The Bump Into Factor, #247
LTYM > Communication



Dear Adam,
***
Communicating the top priorities for your team may just be the most important thing you do as a leader. As you may have discovered, this is not a once-for-all event. You need to tell and tell again what's most important this year.

I once heard a story Tom Peters told. He used to have a large dictionary on a shelf in his home office. He said he would look up a word every so often. One day he went out and bought a small table for the book. He put it in the hallway between his office and the bathroom. Now he looks up a word at least once a day. He calls this the "bump into" factor.

His story illustrates that by increasing the opportunities for contact, your adoption goes up. That's important for communicating your priorities. Unless you team adopts these, they just gather dust.
***
Sincerely,
Ed
________________________

[1] Tom Peters, "The Pursuit of Wow!," 1994, p. 71 (Kindle edition)
"Case. My giant Random House Dictionary of the English Language used to sit on a bookshelf. I used it a couple of times a month. Then I moved it to a hall table that I pass a dozen times a day. Now I use the dictionary at least once a day. Case. We kept our bikes in the garage at our seaside home. We went bike riding every two or three days. Then we moved the bikes outside, next to the back door. Now we go riding a couple of times a day. These two vignettes tell you most of what you need to know about life. Honest. I call it the “bump-into factor.” Want your 20 employees to become more “business minded”? Start by giving all of them subscriptions, sent to their homes, to Inc., Fortune, and Success".
[2] Tom Peters wrote in 1987 "Eliminate one silly regulation or one useless report in the next 72 hours.

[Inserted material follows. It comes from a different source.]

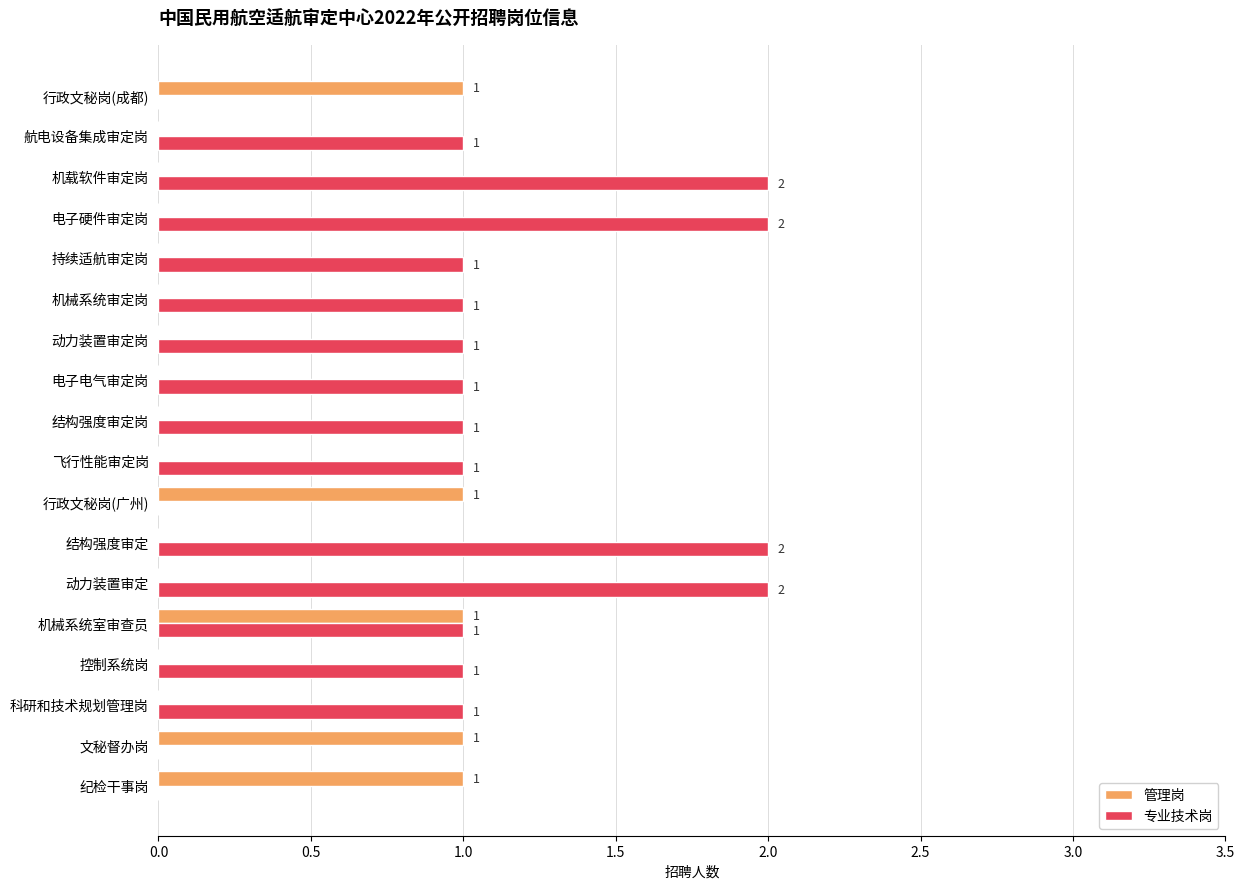

Which series changed the most between 控制系统岗 and 电子硬件审定岗?

专业技术岗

Start, within the month, giving one, perhaps humorous, award at each staff meeting, for the most creative act of bureaucracy reduction." http://tompeters.com/columns/new-years-resolutions/

Takeaways:

Put the new in the middle of the path

Discussion Questions:

1) What is the one thing you want everyone on your team to know? How can you arrange for them to "bump into" this daily?
2) Tom Peters Also talks about starting every meeting with a customer service story if you want to emphasize service. Is this an option for your team? Is it too corny? Is that the point? [2]
3) Does your team "bump into" the wrong things each day? How can you remove these and substitute the right things?